## Task description
Pull out each line of the items below that contains the word "Google".

## Exercise material
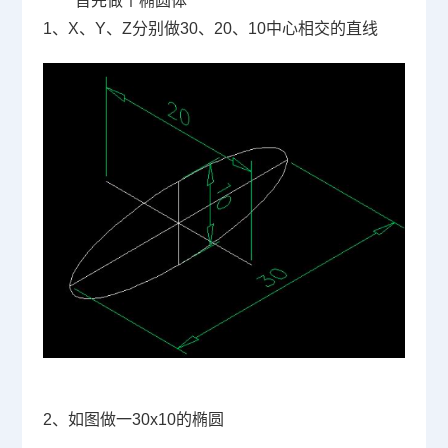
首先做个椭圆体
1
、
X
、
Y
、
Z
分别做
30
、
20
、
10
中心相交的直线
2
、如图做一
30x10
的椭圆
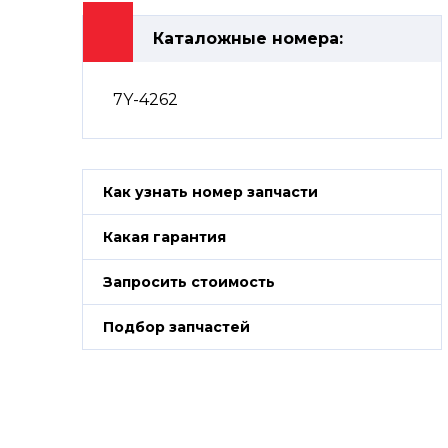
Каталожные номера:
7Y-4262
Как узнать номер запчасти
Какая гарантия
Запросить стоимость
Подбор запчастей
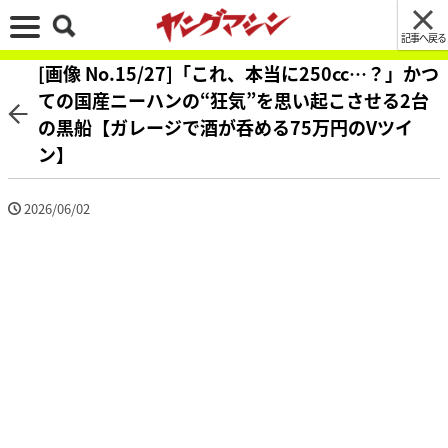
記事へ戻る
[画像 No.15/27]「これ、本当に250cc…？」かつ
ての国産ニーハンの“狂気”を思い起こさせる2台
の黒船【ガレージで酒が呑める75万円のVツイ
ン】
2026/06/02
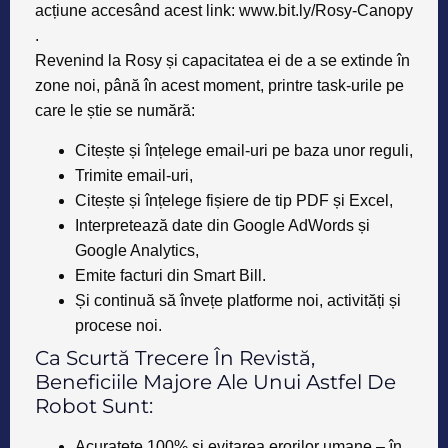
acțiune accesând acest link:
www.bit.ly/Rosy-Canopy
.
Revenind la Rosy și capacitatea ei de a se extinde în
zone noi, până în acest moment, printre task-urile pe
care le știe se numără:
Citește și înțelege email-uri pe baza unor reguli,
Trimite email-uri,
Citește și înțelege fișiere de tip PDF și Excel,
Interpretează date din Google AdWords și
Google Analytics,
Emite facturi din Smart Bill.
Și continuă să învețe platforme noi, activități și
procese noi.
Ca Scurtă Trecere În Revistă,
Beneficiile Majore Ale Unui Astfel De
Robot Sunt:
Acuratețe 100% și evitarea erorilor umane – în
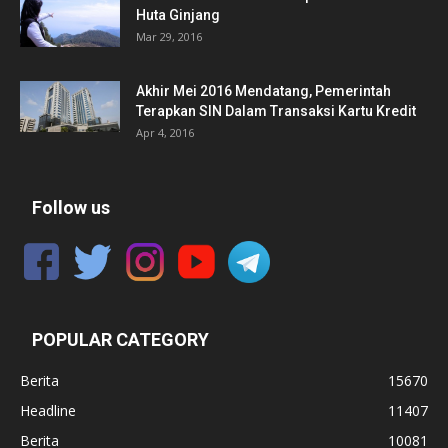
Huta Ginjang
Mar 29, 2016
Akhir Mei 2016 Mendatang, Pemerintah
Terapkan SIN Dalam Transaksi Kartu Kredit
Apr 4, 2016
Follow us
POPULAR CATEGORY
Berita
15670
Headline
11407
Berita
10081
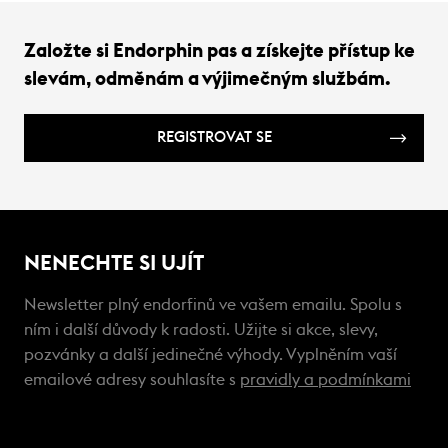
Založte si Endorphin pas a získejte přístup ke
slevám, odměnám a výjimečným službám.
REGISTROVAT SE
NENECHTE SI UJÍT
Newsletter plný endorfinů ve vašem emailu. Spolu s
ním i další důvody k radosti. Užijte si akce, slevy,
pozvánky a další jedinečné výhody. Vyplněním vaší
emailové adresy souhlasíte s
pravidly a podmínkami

...

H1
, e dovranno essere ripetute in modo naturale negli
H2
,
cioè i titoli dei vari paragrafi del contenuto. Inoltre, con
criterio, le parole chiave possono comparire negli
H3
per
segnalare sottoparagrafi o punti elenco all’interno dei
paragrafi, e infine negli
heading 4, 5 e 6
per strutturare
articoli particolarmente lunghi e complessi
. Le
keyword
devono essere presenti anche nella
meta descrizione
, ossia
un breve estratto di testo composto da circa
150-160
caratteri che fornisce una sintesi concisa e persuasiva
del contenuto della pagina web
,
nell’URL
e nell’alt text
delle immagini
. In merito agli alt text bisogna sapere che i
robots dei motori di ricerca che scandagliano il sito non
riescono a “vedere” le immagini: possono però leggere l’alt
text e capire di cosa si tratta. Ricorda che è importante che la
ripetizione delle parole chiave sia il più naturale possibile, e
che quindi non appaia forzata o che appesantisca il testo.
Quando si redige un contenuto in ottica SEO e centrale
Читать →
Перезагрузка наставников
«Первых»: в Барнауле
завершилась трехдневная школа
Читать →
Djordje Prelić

## Output below
Interpretează date din Google AdWords și
Google Analytics,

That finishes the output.